WHAT TO PRODUCE:
Please copy out the items from the line containing "0170 950 63 52" through the line containing "GERAST+++ 8 MENSCHEN", reproducing them word for word.

EXERCISE INPUT:

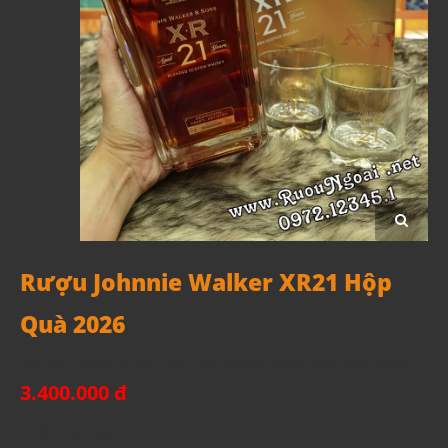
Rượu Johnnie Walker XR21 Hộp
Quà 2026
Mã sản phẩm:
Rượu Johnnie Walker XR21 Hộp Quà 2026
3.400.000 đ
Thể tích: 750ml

==

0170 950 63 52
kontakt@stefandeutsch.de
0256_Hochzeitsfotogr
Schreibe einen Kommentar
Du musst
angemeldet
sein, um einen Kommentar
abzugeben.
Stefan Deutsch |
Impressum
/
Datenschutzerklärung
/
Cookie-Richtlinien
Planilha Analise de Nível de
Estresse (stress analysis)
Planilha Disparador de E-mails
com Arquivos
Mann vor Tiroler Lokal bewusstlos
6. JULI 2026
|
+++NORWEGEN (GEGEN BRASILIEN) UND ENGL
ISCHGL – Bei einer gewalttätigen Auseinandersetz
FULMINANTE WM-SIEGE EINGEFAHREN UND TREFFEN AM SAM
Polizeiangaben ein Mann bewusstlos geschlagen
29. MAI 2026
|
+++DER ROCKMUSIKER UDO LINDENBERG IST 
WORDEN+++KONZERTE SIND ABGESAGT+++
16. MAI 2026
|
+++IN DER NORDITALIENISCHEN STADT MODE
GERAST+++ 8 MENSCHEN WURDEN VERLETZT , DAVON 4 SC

==

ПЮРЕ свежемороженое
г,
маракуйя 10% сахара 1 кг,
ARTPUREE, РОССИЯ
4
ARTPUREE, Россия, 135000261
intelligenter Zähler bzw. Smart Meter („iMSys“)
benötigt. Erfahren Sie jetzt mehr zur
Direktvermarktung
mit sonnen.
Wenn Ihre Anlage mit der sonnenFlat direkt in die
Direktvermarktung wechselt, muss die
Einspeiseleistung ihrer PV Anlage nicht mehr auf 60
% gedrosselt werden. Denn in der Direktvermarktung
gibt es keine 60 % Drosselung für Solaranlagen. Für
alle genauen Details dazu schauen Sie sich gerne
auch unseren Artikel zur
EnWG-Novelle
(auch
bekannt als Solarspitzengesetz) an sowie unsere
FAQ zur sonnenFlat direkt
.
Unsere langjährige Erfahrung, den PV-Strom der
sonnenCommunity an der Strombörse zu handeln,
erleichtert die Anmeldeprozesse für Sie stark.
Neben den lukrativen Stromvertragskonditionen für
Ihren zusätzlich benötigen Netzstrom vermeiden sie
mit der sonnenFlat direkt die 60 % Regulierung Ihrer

ANSWER BELOW:
0170 950 63 52
kontakt@stefandeutsch.de
0256_Hochzeitsfotogr
Schreibe einen Kommentar
Du musst
angemeldet
sein, um einen Kommentar
abzugeben.
Stefan Deutsch |
Impressum
/
Datenschutzerklärung
/
Cookie-Richtlinien
Planilha Analise de Nível de
Estresse (stress analysis)
Planilha Disparador de E-mails
com Arquivos
Mann vor Tiroler Lokal bewusstlos
6. JULI 2026
|
+++NORWEGEN (GEGEN BRASILIEN) UND ENGL
ISCHGL – Bei einer gewalttätigen Auseinandersetz
FULMINANTE WM-SIEGE EINGEFAHREN UND TREFFEN AM SAM
Polizeiangaben ein Mann bewusstlos geschlagen
29. MAI 2026
|
+++DER ROCKMUSIKER UDO LINDENBERG IST 
WORDEN+++KONZERTE SIND ABGESAGT+++
16. MAI 2026
|
+++IN DER NORDITALIENISCHEN STADT MODE
GERAST+++ 8 MENSCHEN WURDEN VERLETZT , DAVON 4 SC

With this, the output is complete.